FLOPS Sapphire Nitro+ Radeon RX 570 8GB is 5.37 TFLOPS. But the FLOPS of the second video card is 6.19 TFLOPS.
What is the energy consumption?
Sapphire Nitro+ Radeon RX 570 8GB 120 Watt. Sapphire Pulse Radeon RX 580 8GB 185 Watt.
How fast are Sapphire Nitro+ Radeon RX 570 8GB and Sapphire Pulse Radeon RX 580 8GB?

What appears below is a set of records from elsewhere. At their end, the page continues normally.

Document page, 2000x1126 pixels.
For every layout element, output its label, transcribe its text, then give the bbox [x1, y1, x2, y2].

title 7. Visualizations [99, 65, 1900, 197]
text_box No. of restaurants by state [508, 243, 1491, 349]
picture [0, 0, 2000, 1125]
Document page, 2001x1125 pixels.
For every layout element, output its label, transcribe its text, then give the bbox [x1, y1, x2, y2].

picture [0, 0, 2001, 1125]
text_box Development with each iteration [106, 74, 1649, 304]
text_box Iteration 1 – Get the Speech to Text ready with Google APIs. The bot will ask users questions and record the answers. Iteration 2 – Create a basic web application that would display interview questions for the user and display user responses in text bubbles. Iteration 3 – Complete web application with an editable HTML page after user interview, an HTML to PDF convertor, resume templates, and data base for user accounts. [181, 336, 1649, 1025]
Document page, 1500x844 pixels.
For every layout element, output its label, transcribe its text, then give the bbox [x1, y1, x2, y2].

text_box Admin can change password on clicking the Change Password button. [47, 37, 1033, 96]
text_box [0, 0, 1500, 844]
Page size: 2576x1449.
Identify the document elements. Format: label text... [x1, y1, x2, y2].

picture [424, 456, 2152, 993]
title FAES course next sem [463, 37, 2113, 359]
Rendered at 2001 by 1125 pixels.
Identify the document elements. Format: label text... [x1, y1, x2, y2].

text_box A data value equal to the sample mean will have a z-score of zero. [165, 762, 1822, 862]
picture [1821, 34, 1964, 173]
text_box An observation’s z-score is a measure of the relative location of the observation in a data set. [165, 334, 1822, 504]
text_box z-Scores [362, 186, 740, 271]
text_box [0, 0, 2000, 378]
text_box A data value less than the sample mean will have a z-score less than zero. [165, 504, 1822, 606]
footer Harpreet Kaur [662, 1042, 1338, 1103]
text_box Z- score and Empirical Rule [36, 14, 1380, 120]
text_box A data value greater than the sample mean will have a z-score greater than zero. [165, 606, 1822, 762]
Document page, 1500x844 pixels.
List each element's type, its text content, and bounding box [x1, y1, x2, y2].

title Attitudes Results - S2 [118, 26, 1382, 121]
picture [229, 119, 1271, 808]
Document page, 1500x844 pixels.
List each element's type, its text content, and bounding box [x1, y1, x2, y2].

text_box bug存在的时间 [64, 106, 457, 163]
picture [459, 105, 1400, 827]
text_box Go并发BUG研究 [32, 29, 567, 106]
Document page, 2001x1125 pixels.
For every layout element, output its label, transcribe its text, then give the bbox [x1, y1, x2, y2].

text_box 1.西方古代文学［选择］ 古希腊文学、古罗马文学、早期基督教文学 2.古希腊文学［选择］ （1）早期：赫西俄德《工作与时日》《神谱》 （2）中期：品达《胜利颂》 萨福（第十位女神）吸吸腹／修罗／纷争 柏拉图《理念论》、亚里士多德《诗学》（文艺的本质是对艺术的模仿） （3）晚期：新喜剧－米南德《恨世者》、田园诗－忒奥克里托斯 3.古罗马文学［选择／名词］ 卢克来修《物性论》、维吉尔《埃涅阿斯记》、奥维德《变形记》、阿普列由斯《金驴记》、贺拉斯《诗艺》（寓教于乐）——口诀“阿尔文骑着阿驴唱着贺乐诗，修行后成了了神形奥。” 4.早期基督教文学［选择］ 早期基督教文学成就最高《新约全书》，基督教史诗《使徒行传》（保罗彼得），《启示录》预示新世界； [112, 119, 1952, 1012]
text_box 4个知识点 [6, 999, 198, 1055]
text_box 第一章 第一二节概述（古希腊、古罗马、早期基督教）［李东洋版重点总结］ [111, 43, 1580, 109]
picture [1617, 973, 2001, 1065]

Sapphire Nitro+ Radeon RX 570 8GB clocked at 1168 MHz. In this case, the maximum frequency reaches 1325 MHz. The clock base frequency of the Sapphire Pulse Radeon RX 580 8GB reaches 1257 MHz. In turbo mode it reaches 1366 MHz.
What kind of memory do graphics cards have?
Sapphire Nitro+ Radeon RX 570 8GB supports GDDR5. Installed 8 GB of RAM. The throughput reaches 224 GB/s. Sapphire Pulse Radeon RX 580 8GB works with GDDR5. The second has 8 GB of RAM. Its bandwidth is 224 GB/s.
How many HDMI connectors do they have?
Sapphire Nitro+ Radeon RX 570 8GB has 2 HDMI outputs.